In an attempt to close funding disparities between high- and low-poverty schools, a bill introduced in Washington, D.C., on Thursday would force districts to be more detailed in reporting school-by-school funding, closing a longtime loophole.
 
The bill, introduced by Sens. Michael Bennet, D-Colo., and Thad Cochran, R-Miss., targets districts that collect federal Title I funding for high-poverty schools.
 
“All too often, well-intentioned policies hatched in Washington do not work the way they were intended,” Bennet said in a release. “We are one of only three developed countries to pump more money into affluent schools than low-income schools. That needs to change.”
 
When federal Title I funding was started, it was meant to be an additional resource on top of other funds to help students in need get on an equal academic playing field.
 
To make sure that’s the case, districts first have to show they are allocating their state and local resources equally among all schools before getting any federal Title I assistance.

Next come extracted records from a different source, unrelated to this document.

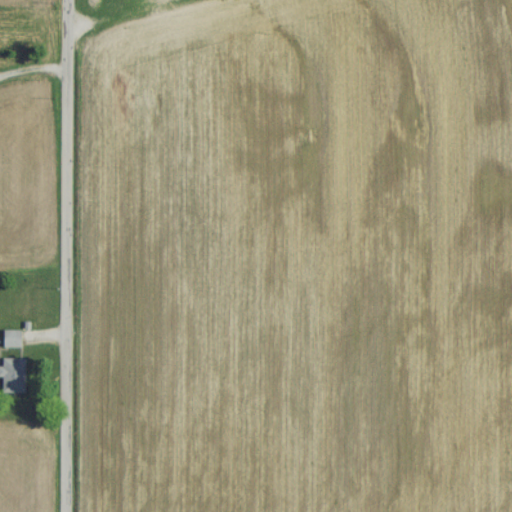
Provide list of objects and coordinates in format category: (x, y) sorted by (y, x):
road: (70, 256)
building: (11, 370)
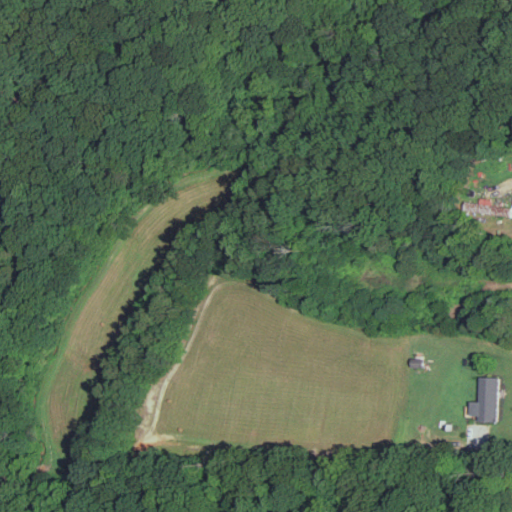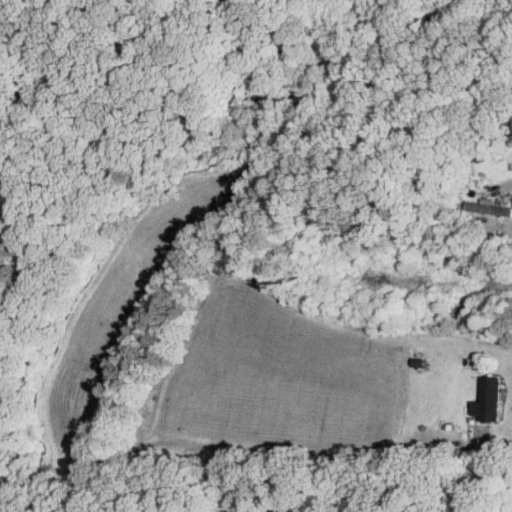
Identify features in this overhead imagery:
building: (489, 207)
building: (489, 398)
road: (488, 450)
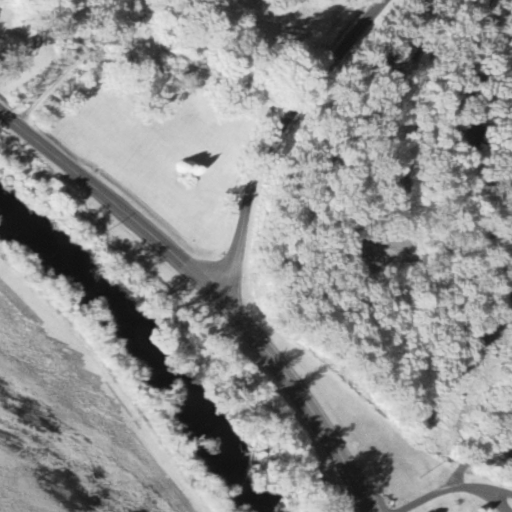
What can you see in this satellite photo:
road: (56, 15)
road: (44, 36)
road: (420, 124)
road: (280, 136)
building: (346, 255)
road: (213, 288)
power tower: (504, 303)
river: (140, 348)
road: (453, 489)
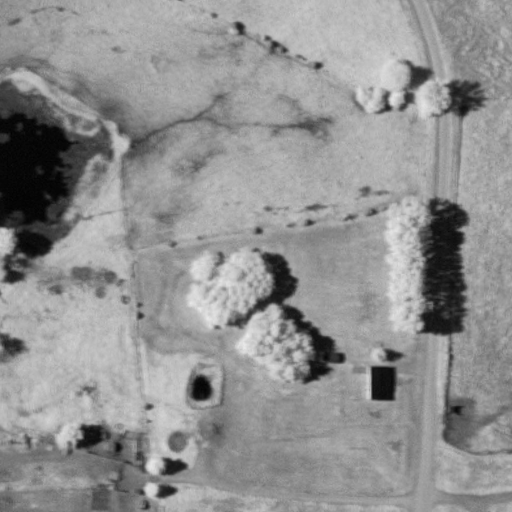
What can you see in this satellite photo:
road: (434, 254)
road: (208, 479)
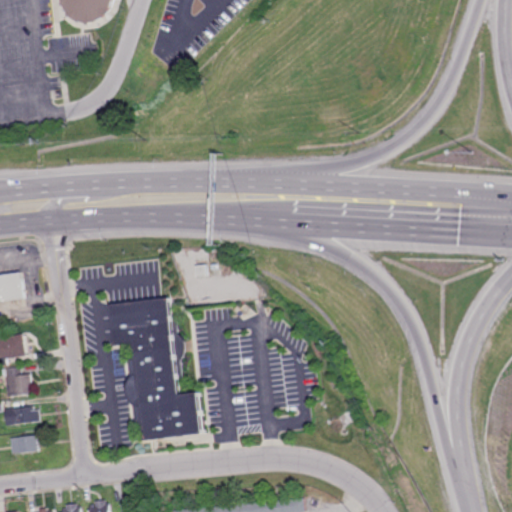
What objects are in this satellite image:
building: (89, 8)
building: (91, 10)
road: (194, 21)
road: (19, 24)
road: (509, 30)
parking lot: (45, 38)
road: (42, 56)
road: (123, 68)
road: (59, 112)
road: (24, 115)
road: (424, 125)
street lamp: (473, 153)
road: (177, 183)
road: (405, 188)
road: (28, 193)
road: (55, 206)
road: (146, 217)
road: (402, 229)
building: (203, 270)
building: (13, 286)
building: (13, 288)
road: (259, 321)
road: (418, 325)
building: (14, 347)
building: (13, 348)
road: (68, 349)
building: (161, 369)
building: (161, 370)
building: (3, 372)
road: (266, 374)
road: (464, 378)
building: (20, 382)
building: (20, 382)
building: (2, 407)
building: (25, 415)
building: (26, 416)
building: (27, 445)
building: (28, 445)
road: (200, 465)
building: (151, 486)
road: (469, 498)
road: (352, 502)
building: (131, 505)
building: (102, 507)
building: (103, 507)
building: (130, 507)
building: (253, 507)
building: (254, 507)
building: (75, 508)
building: (75, 508)
building: (46, 510)
building: (19, 511)
building: (49, 511)
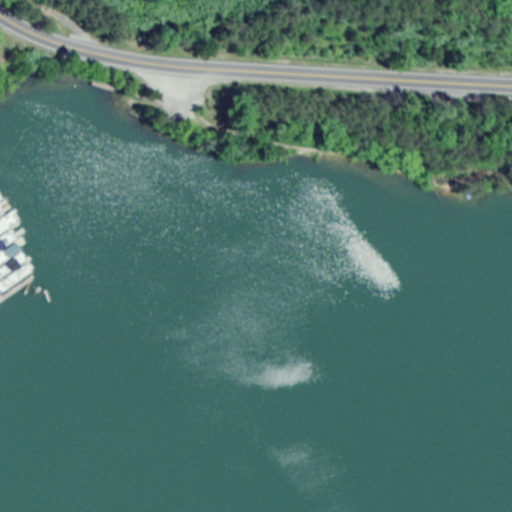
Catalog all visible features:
road: (252, 73)
park: (293, 74)
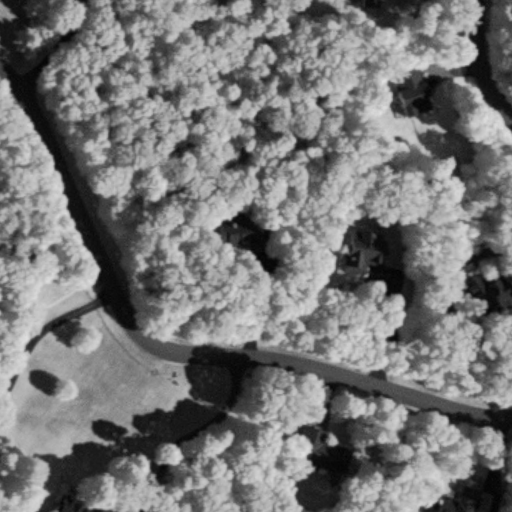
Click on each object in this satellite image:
building: (372, 4)
building: (408, 90)
building: (239, 232)
building: (361, 253)
building: (483, 295)
road: (383, 386)
building: (323, 453)
building: (460, 501)
building: (69, 505)
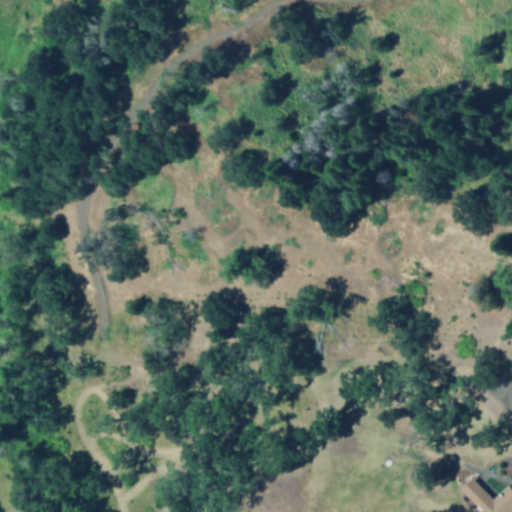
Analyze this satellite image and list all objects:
road: (142, 102)
building: (485, 498)
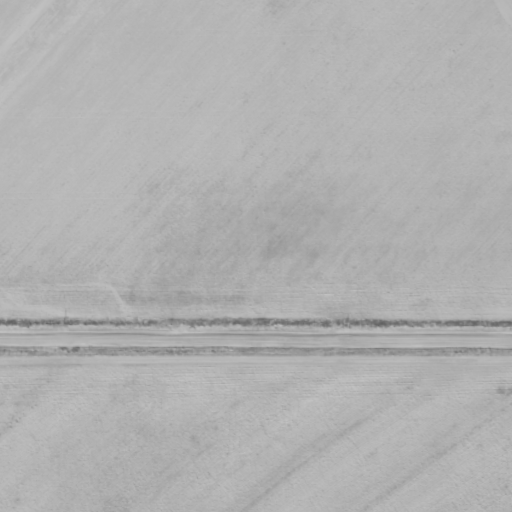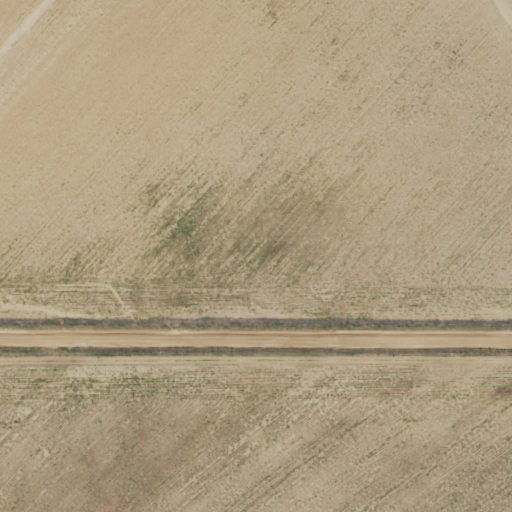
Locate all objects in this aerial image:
road: (256, 335)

But a loophole in the law allows school districts to skirt the equality issue by accounting for teacher salaries — usually the district’s largest expenditure — on a districtwide basis, rather than school by school.
 
If the accounting were school by school, greater amounts of state funding would have to flow to high-poverty schools before the Title I money would be approved.
 
Charlie Barone, director of policy for Democrats for Education Reform, who endorsed the bill, said high-poverty schools often have a larger share of lower-paid teachers.
 
“In dollar terms, it’s not fair,” Barone said. The Title I money is “real money that can be the difference between additional instruction, textbooks for every student or added technology.”
 
In a study compiled by Bennet’s staff, examining districts in a few states — not including Colorado — the disparity between low- and high-poverty schools is estimated as high as $1,000 per student.
 
In addition to closing the loophole, the bill also makes the maximum allowed variation in funding between schools 3 percent instead of the 10 percent allowed now.
 
Districts would either have to shift teachers so salaries are equal in all schools or find another way to pad the funding at schools that spend less on teacher salaries.
 
A spokeswoman for the Denver Classroom Teachers Association said the union does not have enough information on the bill to take a position yet.
 
If the bill is passed, districts will be given a three-year phase-in period to experiment with policy changes to fix their funding inequities.
 
A spokesman for Bennet said the senator is not promoting any one solution for all districts to fix the inequities but would rather encourage all districts to be innovative and find the best solution for them.